BEGIN

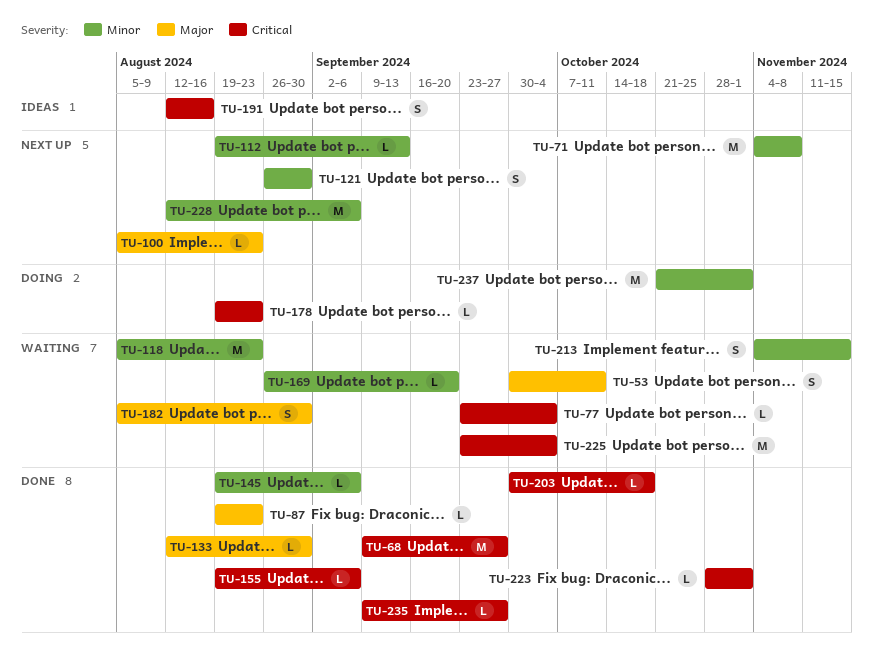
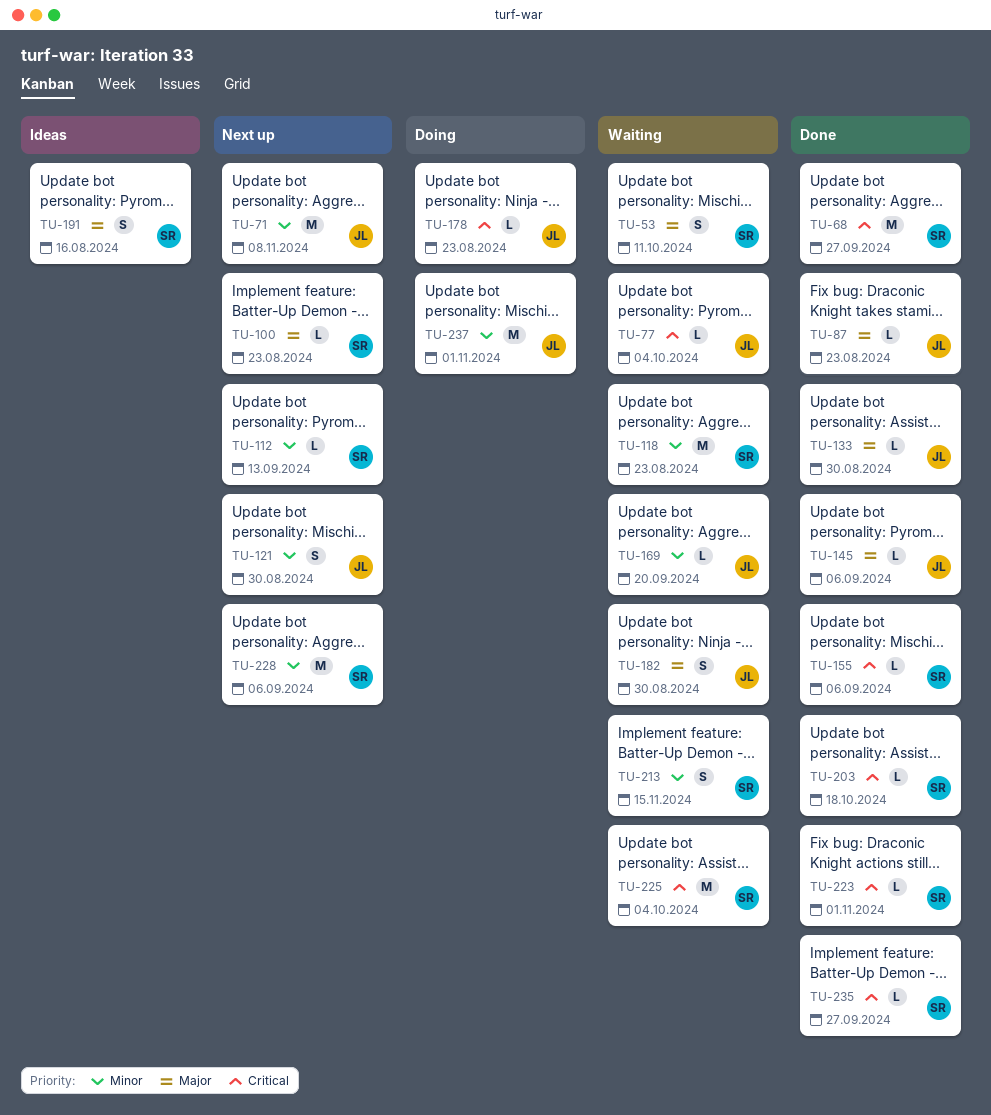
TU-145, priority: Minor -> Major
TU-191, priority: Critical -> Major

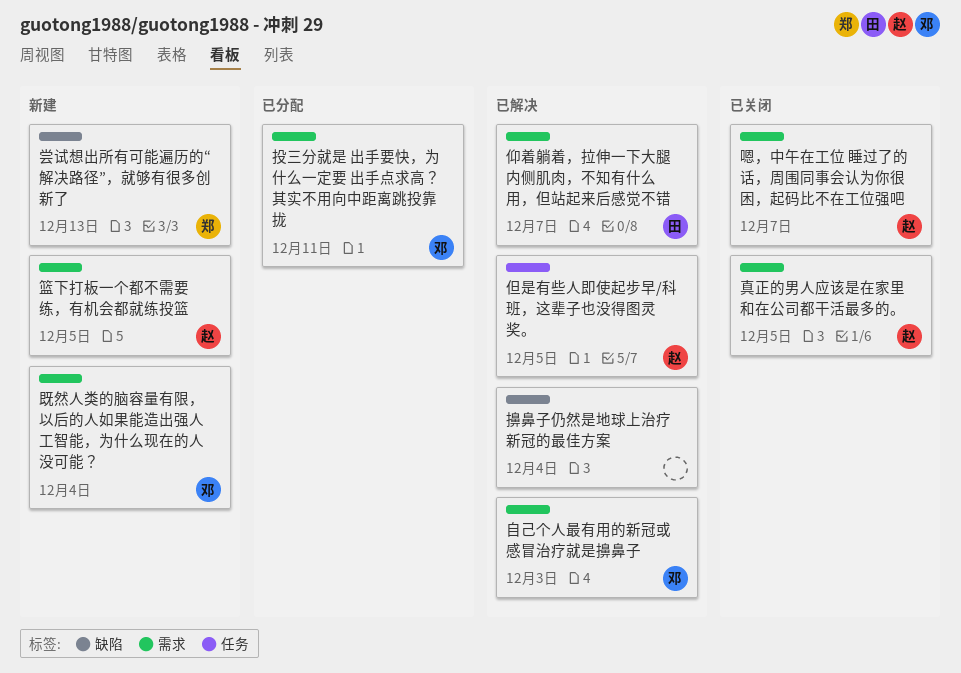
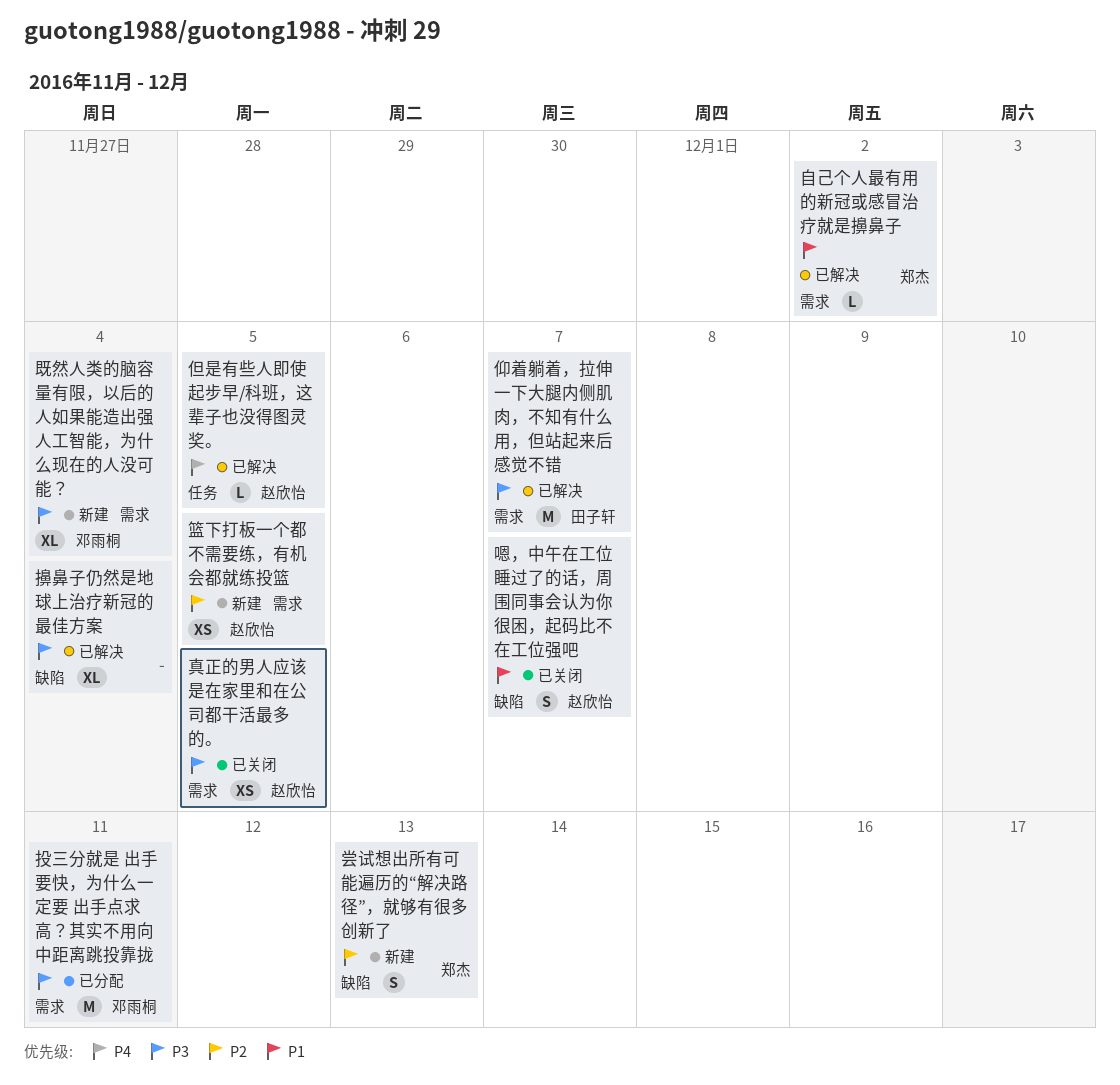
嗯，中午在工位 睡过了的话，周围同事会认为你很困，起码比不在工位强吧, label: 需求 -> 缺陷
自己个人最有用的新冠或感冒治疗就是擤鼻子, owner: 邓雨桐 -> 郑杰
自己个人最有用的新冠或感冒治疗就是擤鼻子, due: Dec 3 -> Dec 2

END
BEGIN

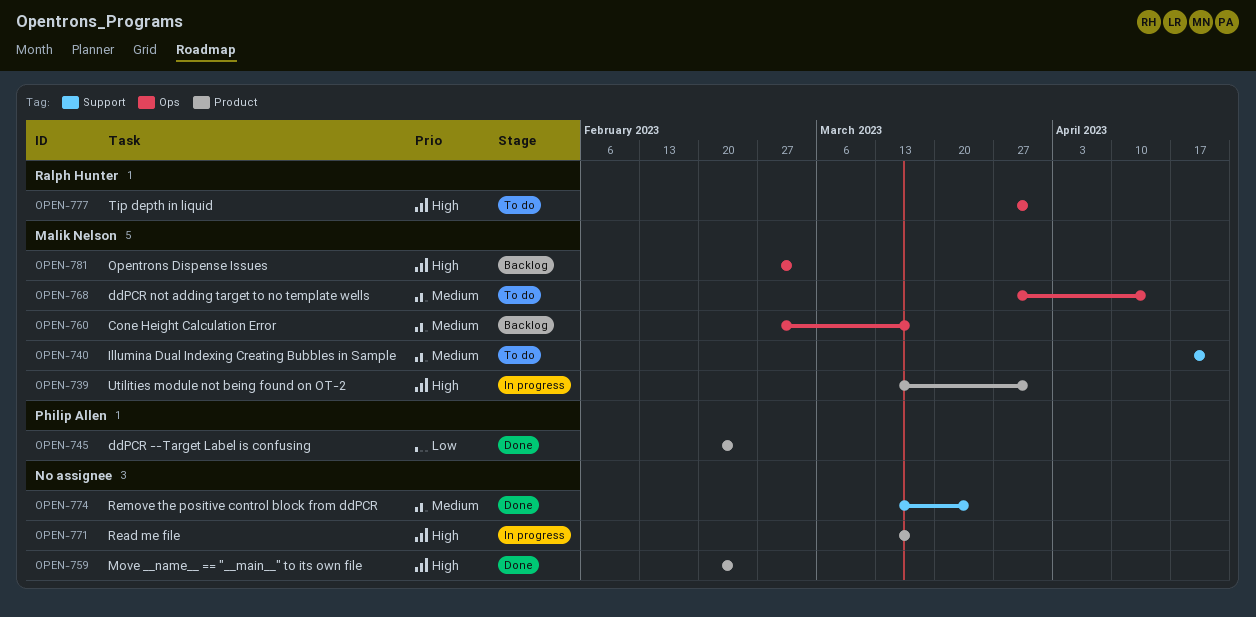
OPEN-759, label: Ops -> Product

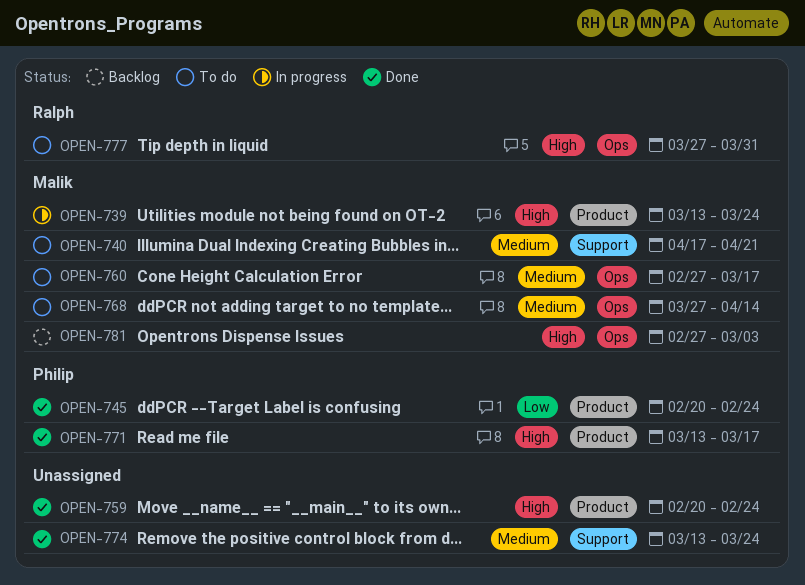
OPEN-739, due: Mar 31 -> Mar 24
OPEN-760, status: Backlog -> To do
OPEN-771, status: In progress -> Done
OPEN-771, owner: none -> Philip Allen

END

In the entries above, find each line that includes the string "自己个人最有用的新冠或感冒治疗就是擤鼻子" and copy it.

**Exercise result**
自己个人最有用的新冠或感冒治疗就是擤鼻子, owner: 邓雨桐 -> 郑杰
自己个人最有用的新冠或感冒治疗就是擤鼻子, due: Dec 3 -> Dec 2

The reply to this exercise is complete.